Confidence of this association rule is the probability of j given {i_1,…,i_k}.
- The fraction of the basket with {i_1,…,i_k} that also contain j.
Example:
- B1: m,c,b
- B2: m,p,j
- B3: m,b
- B4: c,j
- B5: m,p,b
- B6: m,c,b,j
- B7: c,b,j
- B8: b,c
An association rule: {m,b} -> c
- Basket contains m and b: B1, B3, B5, B6
- Basket contains m, b, and c: B1, B6
- C = 2 / 4 = 50%

Data is stored in flat files on disk.
Most likely basket-by-basket.
Expand baskets into pairs, triples, etc as you read the baskets.
- Use k nested loops to generate all sets of size k.
I/O cost: per passes (all baskets read).

For many frequent-itemset algorithms, main memory is the critical resource.
We need to keep count of things (occurrences of pairs/triples/…) when we read baskets.
The number of different things we can count is limited by main memory.
Swapping counts is going to be horrible.

Hardest problem is finding frequent pairs because they are the most common.
Read file once, counting in main memory the occurences of each pair.
For each basket of n items, there will be n(n-1)/2 pairs, generated by double-nested loops.
If n^2 exceeds main memory, we fails.

Count all pairs using a triangular matrix.
- Requires 4 bytes per pair for all possible pairs: 2n^2
Keep a table ot triples [i, j, c] with c is the count of pair {i,j}.
- Requires 12 bytes only for pairs with count > 0: 12p with p is the number of pairs that actually occur.

Limit the need for main memory.
Key idea: monotonicity
- If a set of items appears at least s times, so does every subset of this set.
Contrapositive: If an item i does not appear in s baskets, then no pair containing i can appear in s baskets.
A-Priori algorithm:
- Pass 1: read baskets and count the item occurrences.

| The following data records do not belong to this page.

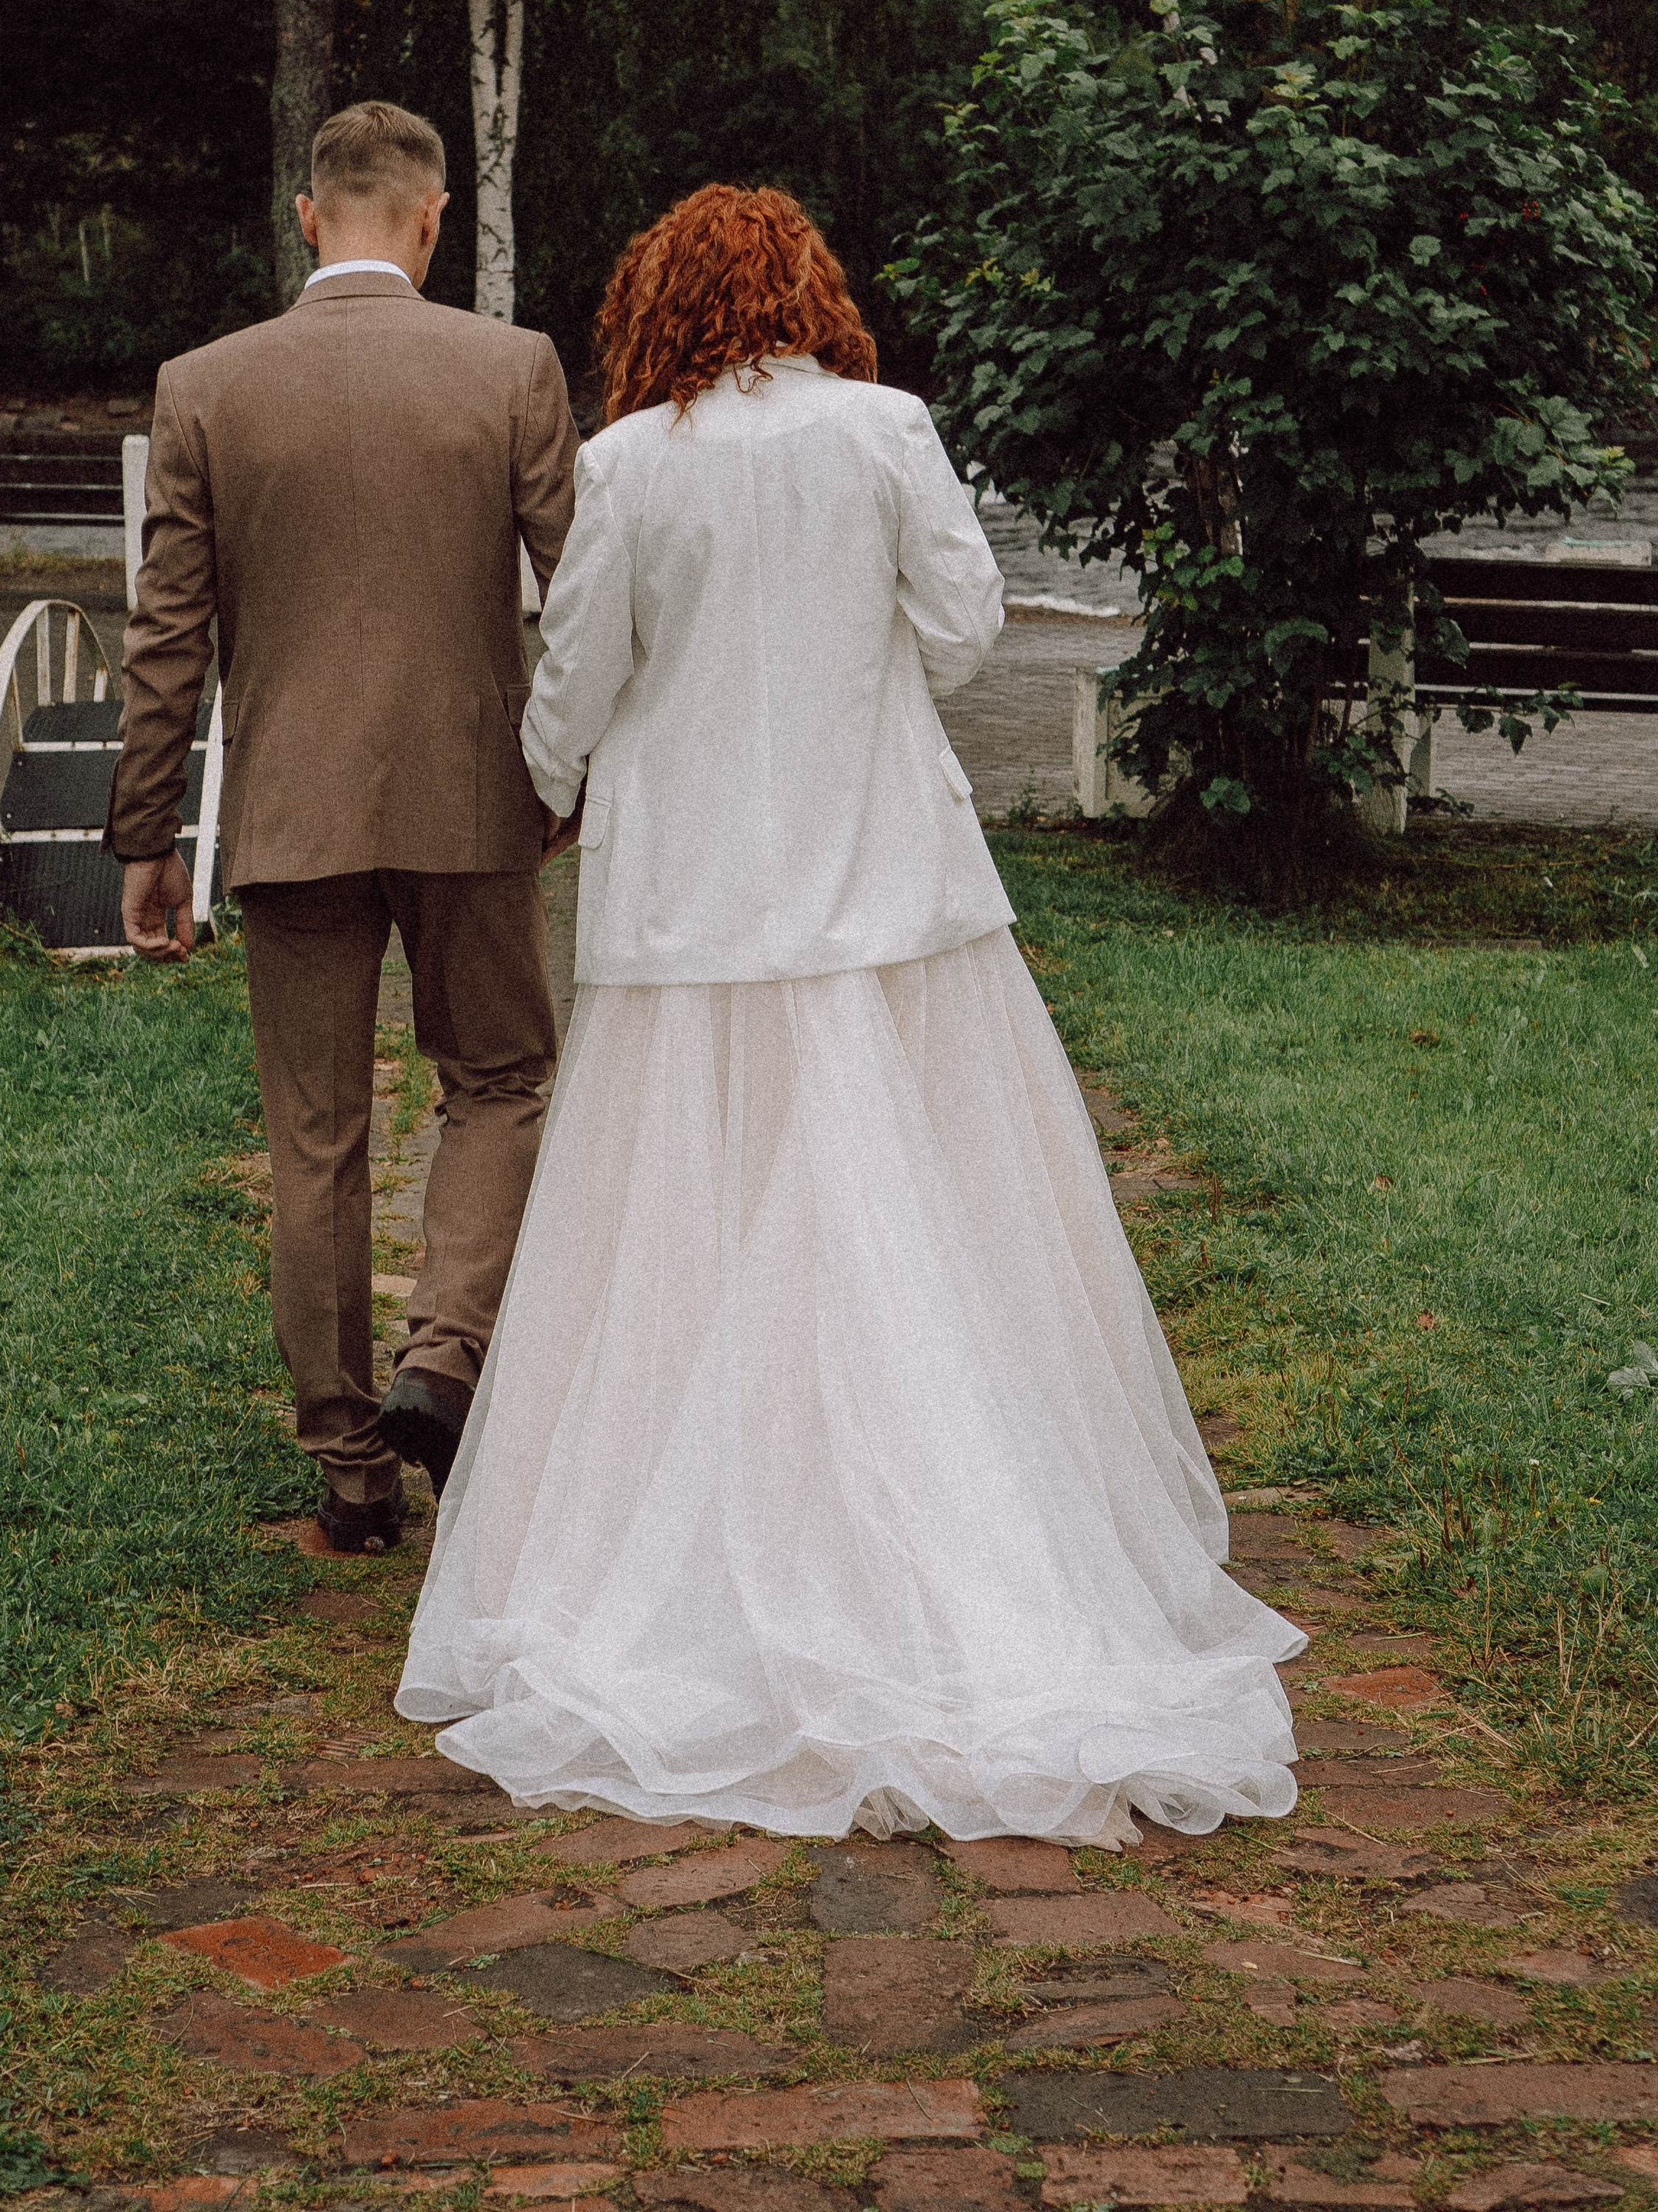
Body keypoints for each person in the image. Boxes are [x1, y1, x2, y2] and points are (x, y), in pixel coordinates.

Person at [397, 182, 1304, 1843]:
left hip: (691, 904)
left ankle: (706, 1519)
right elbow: (961, 632)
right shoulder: (888, 432)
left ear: (655, 307)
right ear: (809, 294)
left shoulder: (628, 465)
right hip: (884, 879)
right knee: (915, 1202)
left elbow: (576, 675)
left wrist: (548, 784)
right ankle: (947, 1520)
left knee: (685, 1213)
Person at [108, 101, 580, 1554]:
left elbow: (167, 633)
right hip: (473, 798)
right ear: (431, 220)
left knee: (314, 1133)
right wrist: (572, 776)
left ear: (308, 219)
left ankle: (351, 1476)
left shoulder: (204, 387)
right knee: (497, 1079)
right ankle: (443, 1354)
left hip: (291, 809)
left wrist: (145, 833)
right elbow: (585, 601)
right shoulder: (512, 367)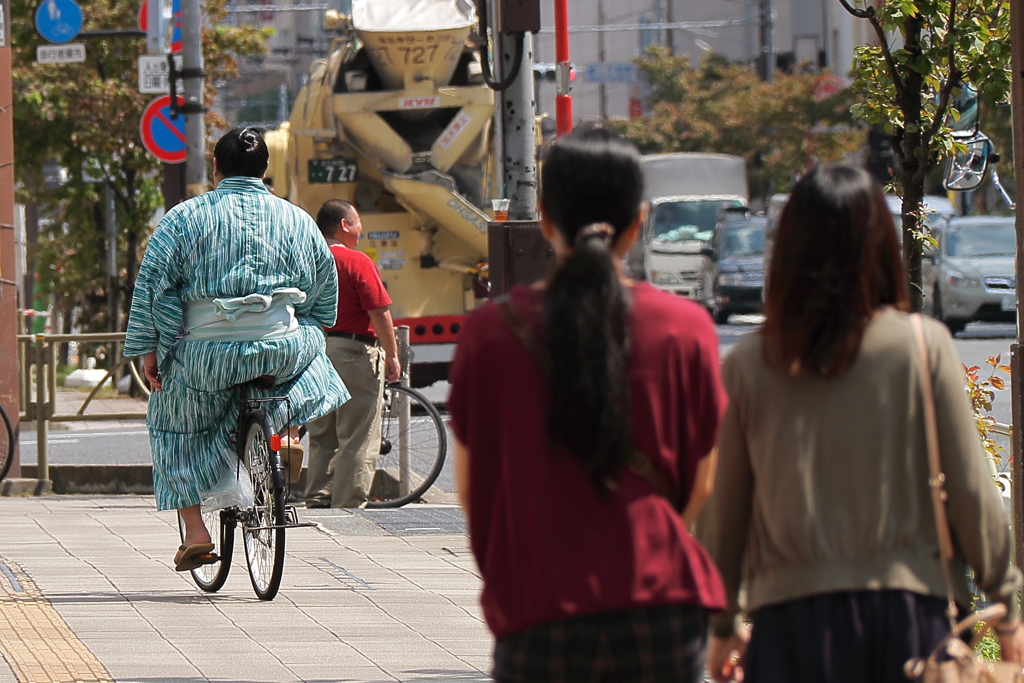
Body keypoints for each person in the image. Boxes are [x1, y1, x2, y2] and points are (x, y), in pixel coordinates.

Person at [699, 164, 1024, 682]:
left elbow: (724, 513)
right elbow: (970, 490)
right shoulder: (922, 346)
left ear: (786, 253)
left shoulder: (750, 365)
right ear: (881, 247)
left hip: (791, 625)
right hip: (911, 618)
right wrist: (1004, 603)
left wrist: (722, 626)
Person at [448, 129, 727, 682]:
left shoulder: (490, 333)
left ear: (546, 219)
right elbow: (702, 483)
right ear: (638, 221)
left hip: (540, 610)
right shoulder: (685, 328)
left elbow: (474, 490)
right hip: (659, 604)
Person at [124, 128, 350, 572]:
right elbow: (324, 292)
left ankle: (195, 531)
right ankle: (286, 433)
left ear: (215, 168)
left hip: (206, 355)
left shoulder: (184, 218)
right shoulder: (297, 219)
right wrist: (307, 322)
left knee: (173, 425)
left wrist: (151, 350)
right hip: (279, 347)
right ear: (265, 169)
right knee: (312, 351)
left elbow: (153, 286)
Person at [304, 200, 401, 509]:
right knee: (358, 433)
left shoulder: (306, 260)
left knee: (322, 433)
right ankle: (347, 505)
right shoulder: (356, 261)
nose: (361, 229)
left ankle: (318, 497)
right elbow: (379, 312)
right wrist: (392, 354)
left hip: (314, 351)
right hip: (353, 351)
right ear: (344, 225)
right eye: (357, 222)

Only keep items that appear at least s times - frequent items.
- Pass 2: read baskets again and only count in main memory only those pairs whose both items were found to be frequent from Pass 1.
- Repeat the process with increasing number of items added to only sets found to be frequent.
- C1 = all items
- In general, L_k are members of C_k with support greater than or equal to s.
- C_(k+1) includes (k+1) sets, each k of which is in L_k.

Under two passes.
SON: Savasere-Omiecinski-Navathe
Adaptable to a distributed data model (mapreduce).
- Repeatedly read small subsets of the baskets into main memory and perform a-priori on these subsets, using a support that is equal to the main support divided by the total numbers of subsets.
- Aggregate all candidate itemsets and determine which are frequent in the entire set.